Seneca wrote: “We suffer more often in imagination than in reality.” And suffer I did.
The first six months of changing my fate were the most difficult. Not because of the physical effort. Not because of learning (ie: forcing!) better habits. But because of the fear. The many different kinds of fears that revealed themselves to me each step along the way. And I was haunted by these private devils endlessly.
I was scared of failure. Constantly. And not just failure to reach my goals. But scared of even trying. Because here I was: a flabby, nerdy, unhealthy, uncoordinated middle-aged guy who had to drag himself into a gym filled with muscled-up, athletic 20-somethings and do my little workout with my little weights. I was scared of looking too weak. I was scared of my arms shaking as I struggled. I was scared of trying to do a chin-up and fight to even get ONE done, let alone multiple chin-ups. Half the time I wasn’t sweating because of the workout, I was sweating because my heart was in my throat and my blood pressure was in orbit because I was terrified of everyone turning around and laughing at my miserable performance.
I was scared of rejection. That people would not just laugh at me, but be completely repulsed by me. And by my efforts to fix myself. I didn’t talk to anyone. I didn’t ask for any help. I tried to be invisible, day after day. The less I had to interact with any of those healthy folks, the less I would feel so bad about myself.
Here’s one of my worst memories. When you hear about marathon runners hitting “the wall,” this was mine. Even preparing to write about it is making my heart rate climb and I realize I have not thought about this event in a while…
The first time I wore “swim shorts” to the pool, I specifically picked a late-evening hour so that everyone had probably gone home. I even went to the outside pool, which was colder and less lit. Even less chance of being seen. I was near the top of my personal weight. As a guy who graduated high school at 140lbs, I was approaching 240lbs that day. And my waist line was the largest it had ever been. Half a foot of girth that I don’t have now. And even as I type this I’m hoping I’ll never see again…
So, I’m in this very unflattering pair of tight trunks and damn near hyperventilating with anxiety because I’m also shirtless. And pale. And flabby. And awkward. And as I walk to the furthest possible pool. I slowly realize that it is completely packed. Not with normal gym patrons, either. But with tall, lean, beautiful young women. Yes, the local women’s swim team was practicing. And I picked that day to wear my swim trunks for the first time.
That was my wall. In my head, the world was focused on my terrible appearance and my pitiful performance and MSNBC was running a weekend special report on what a vile, loathsome creature I was. It all unfolded in slow motion and my six or eight or ten laps felt like four hours of swimming under a spotlight with a horde of athletic uberwomen pointing and taunting the whole terrible duration.

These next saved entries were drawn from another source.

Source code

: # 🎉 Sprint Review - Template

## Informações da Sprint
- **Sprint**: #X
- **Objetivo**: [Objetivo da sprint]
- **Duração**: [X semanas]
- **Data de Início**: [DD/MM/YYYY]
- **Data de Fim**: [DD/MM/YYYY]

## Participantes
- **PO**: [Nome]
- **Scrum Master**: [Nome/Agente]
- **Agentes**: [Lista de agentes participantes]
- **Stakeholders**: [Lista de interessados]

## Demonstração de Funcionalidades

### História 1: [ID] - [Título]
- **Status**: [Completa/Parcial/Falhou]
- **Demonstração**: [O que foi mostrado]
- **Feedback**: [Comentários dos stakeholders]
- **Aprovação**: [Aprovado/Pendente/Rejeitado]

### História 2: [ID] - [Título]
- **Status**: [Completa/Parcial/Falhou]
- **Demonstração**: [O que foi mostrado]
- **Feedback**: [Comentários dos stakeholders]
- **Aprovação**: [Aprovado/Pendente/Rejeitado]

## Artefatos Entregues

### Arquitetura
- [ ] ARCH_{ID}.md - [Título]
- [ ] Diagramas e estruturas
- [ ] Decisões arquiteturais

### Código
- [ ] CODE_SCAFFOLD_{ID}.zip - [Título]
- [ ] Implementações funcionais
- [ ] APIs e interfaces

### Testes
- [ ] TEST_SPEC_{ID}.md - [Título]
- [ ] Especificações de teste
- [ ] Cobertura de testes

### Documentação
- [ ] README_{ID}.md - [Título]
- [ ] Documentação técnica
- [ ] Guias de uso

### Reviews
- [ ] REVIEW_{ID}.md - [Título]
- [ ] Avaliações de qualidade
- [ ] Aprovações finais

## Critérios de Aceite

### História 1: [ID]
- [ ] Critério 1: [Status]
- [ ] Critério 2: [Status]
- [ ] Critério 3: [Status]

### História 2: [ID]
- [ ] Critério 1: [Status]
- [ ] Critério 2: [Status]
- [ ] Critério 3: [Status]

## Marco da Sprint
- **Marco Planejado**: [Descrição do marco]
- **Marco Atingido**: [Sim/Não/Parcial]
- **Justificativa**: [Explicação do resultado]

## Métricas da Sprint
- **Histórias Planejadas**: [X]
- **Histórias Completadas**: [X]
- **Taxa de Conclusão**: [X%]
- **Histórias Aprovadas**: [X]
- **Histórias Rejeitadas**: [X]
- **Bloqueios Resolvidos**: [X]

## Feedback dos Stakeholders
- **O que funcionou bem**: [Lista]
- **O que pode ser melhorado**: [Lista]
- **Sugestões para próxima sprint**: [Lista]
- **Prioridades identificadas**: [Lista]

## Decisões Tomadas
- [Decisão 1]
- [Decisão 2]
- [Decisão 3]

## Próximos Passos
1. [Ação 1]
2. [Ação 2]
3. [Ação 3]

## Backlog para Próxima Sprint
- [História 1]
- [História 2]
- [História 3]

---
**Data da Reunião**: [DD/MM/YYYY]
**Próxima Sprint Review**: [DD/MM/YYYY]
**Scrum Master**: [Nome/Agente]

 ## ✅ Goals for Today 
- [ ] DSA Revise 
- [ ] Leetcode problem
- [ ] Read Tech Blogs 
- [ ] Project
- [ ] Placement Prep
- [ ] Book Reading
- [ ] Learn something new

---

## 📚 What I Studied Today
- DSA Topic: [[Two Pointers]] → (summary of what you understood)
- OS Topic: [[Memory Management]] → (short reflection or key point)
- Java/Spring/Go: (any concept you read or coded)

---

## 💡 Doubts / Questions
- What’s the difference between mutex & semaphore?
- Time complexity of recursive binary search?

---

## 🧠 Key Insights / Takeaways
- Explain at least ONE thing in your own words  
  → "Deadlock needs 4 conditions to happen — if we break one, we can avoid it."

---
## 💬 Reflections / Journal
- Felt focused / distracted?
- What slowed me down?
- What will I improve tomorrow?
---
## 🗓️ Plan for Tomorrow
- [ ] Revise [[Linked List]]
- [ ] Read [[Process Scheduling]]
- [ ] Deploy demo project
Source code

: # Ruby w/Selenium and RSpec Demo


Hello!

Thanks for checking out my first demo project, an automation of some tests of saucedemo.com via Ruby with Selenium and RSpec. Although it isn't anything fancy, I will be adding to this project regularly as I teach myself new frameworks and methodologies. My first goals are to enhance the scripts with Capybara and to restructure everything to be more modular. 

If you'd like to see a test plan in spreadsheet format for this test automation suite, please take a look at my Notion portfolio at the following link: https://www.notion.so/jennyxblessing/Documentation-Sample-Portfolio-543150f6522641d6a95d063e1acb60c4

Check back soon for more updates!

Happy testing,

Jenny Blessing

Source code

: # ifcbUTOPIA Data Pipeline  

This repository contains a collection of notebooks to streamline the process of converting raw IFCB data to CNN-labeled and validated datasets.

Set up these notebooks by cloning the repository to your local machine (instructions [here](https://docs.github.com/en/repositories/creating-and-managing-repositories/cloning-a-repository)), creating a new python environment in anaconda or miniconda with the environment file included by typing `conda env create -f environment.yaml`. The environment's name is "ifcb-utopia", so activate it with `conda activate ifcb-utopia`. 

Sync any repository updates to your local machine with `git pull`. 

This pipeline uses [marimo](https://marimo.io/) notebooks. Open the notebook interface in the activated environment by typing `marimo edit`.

But here is the thing: All my fears were completely unfounded. Nobody said a negative word to me. Ever. Nobody pointed to me and snickered. Nobody laughed at my workouts. Nothing negative ever happened. In fact, many of the guys were in the same shape I was. Some were in far worse shape. That didn’t stop me from digging my own hole in my own private hell and trying to bury myself alive.
Fear held me back. Kept me unhealthy. My lack of effort was predicated on a never-ending stream of worse case scenarios that never came true. And that put me on that downward spiral. I experienced failure over and over in my head, before it ever happened.
I swam that night at the pool. I lost weight, too. I’m healthy now. But I still have fear. And I still hyperventilate with anxiety.
But I don’t let fear consume me. Or stop me.
Deep breath
“It’s okay.”
And swim forward. At whatever pace I can muster at that moment. Just don’t stop.